![]() |
“tolaklah (kejahatan itu) dengan cara yang lebih baik." |
Pada
suatu waktu, seorang warga Madinah melihat Imam Musa. Ia menghadang beliau lalu
menyampaikan kata-kata kasar dan makian terhadap beliau. Para sahabat Imam
berkata, “Izinkan kami untuk menghajarnya, wahai Imam!”
Imam
berkata, “Biarkanlah, jangan kalian ganggu dia.”
Beberapa
hari kemudian, tidak ada berita tentang orang tersebut. Imam menanyakan ihwal
kesehatan orang itu. Penduduk kota menjawab, “Ia pergi bercocok tanam di
ladangnya yang terletak di luar kota Madinah.” Mendengar kabar tersebut, Imam
as segera menunggang kudanya dan bergerak menuju ke ladang orang tersebut.
Ketika
orang itu melihat kedatangan Imam as, ia berteriak dengan lantang dari
kejauhan, “Jangan sekali-kali kau menginjakkan kakimu di ladangku. Aku adalah
musuhmu dan musuh datuk-datukmu.”
Namun,
Imam malah mendekatinya, menyampaikan salam, dan menanyakan kesehatan serta
keadaan hidupnya. Dengan penuh ramah Imam bertanya, “Berapa dinar yang Anda
habiskan untuk biaya ladangmu ini?”
Ia
menjawab, “Seratus dinar.”
Imam
bertanya lagi, “Berapa banyak keuntungan yang Anda harapkan dari semua ini?”
Orang
itu menjawab, “Dua ratus dinar.”
Mendengar
jawaban ini, Imam mengambil sekantung uang yang berisi tiga ratus dinar dan
memberikannya pada orang tersebut.

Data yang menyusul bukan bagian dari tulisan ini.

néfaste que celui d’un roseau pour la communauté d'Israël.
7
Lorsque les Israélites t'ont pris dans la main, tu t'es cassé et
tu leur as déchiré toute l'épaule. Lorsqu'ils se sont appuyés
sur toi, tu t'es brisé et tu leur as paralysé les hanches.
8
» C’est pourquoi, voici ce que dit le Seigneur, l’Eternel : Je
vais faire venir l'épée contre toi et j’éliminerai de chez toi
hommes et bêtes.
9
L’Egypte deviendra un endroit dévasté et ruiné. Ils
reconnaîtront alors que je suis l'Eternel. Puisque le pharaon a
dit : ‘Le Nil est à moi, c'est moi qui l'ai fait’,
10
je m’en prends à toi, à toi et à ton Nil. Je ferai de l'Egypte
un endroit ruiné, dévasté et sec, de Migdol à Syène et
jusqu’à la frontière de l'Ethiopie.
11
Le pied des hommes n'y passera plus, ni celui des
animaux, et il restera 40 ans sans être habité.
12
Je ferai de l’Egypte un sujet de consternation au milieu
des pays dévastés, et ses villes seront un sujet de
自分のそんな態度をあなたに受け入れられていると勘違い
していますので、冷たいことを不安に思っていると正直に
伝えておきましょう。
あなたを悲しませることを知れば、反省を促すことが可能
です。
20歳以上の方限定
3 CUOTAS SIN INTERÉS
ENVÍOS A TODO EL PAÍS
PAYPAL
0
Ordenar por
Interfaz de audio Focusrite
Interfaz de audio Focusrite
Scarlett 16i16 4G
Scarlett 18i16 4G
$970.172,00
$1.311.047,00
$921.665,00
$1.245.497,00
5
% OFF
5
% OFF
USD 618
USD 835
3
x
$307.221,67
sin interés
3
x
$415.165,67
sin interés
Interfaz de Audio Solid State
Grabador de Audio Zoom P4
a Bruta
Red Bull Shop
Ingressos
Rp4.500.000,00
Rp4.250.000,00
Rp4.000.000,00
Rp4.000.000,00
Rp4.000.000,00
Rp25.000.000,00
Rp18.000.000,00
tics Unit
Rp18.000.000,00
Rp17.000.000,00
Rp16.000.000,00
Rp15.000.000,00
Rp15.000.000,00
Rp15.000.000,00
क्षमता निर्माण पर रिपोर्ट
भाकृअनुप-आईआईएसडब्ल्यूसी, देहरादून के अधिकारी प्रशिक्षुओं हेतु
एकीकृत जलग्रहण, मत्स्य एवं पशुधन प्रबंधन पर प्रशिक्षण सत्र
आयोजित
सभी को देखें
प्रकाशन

Imam berkata, “ambillah uang ini, dan ladang
ini tetap menjadi milikmu.”
Orang
yang selama ini berlaku kurang ajar dan kasar kepada Imam itu, tidak pernah
menyangka akan mendapatkan perlakuan sesantun itu dari Imam.
Ketika
hendak kembali ke Madinah, Imam berpesan, “Lepaskan amarahmu dengan cara
seperti ini.” Yakni, tetap menunjukkan akhlak yang luhur.”[1]
Kita
tentu sering mendengar kisah-kisah seperti ini. Rasul saw juga pernah berlaku
demikian. Yakni menghormati dan menyantuni orang yang memusuhi beliau. Meski
akhlak ini tak mudah dilaksanakan, kita tetap memiliki kewajiban untuk bersikap
baik kepada siapapun, termasuk orang yang membenci kita. Kisah Imam Musa al-Kadzim
ini adalah contoh nyata dari firman Allah yang berbunyi, “tolaklah (kejahatan itu) dengan cara yang lebih baik, maka
tiba-tiba orang yang antaramu dan antara dia ada permusuhan seolah-olah telah menjadi
teman yang sangat setia.”[2]
Dewasa
ini, media sosial semacam Facebook, menjadi ajang ‘ejek-ejekan’ sesama muslim
yang berbeda madzhab. Di ‘dunia baru’ itu, semua orang, termasuk umat islam,
bisa mengatakan apapun, termasuk ejekan, hinaan, dst. Parahnya, hanya karena
merasa paling benar, sebagian umat islam ‘menyerang’ keyakinan yang lain dengan
cara-cara yang tidak dibenarkan dalam islam. Islam mengajarkan bahwa kebaikan
dan keburukan adalah musuh abadi. Jadi, tak ada alasan bagi pengikut kebaikan
untuk mengikuti cara-cara yang salah dalam menyampaikan kebaikan. Lepaskan
amarahmu dengan cara yang luhur! Itu pesan imam Musa al-kadzim as. Wallahu a’lam.